* What needs to be done *
Count the lines in the listing below that contain the string "County", treating uppercase and lowercase letters as distinct. Reply with the number alone.

* Record extracts *
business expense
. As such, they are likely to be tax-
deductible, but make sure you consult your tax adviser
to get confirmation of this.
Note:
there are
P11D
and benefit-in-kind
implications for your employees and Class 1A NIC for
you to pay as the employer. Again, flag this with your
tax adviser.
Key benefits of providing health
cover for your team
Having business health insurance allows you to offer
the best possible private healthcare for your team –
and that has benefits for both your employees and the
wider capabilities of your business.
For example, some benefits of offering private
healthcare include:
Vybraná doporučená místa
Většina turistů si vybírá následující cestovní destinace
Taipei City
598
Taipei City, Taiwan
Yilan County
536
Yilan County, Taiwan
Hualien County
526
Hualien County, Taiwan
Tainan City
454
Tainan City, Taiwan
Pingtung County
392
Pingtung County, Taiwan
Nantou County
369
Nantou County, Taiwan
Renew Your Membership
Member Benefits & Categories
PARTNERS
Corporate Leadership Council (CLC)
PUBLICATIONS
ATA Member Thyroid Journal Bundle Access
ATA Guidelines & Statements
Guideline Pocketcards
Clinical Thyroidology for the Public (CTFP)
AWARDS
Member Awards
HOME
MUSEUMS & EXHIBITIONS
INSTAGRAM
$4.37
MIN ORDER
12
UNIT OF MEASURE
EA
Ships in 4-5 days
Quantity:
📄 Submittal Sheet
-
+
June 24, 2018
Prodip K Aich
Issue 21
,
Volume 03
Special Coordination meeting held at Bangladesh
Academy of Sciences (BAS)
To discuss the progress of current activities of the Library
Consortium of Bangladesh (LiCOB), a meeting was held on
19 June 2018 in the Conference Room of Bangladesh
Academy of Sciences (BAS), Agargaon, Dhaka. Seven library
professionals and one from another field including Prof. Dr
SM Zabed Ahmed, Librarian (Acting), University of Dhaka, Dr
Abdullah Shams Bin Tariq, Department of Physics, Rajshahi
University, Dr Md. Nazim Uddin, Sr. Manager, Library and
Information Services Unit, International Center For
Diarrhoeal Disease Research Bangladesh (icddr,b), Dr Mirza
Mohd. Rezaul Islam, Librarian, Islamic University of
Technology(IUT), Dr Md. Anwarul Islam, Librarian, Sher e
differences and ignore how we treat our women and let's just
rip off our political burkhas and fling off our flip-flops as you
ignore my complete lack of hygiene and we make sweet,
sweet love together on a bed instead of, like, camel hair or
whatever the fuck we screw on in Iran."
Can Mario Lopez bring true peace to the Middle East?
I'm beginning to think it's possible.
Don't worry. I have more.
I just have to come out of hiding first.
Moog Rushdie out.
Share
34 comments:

* Written solution *
8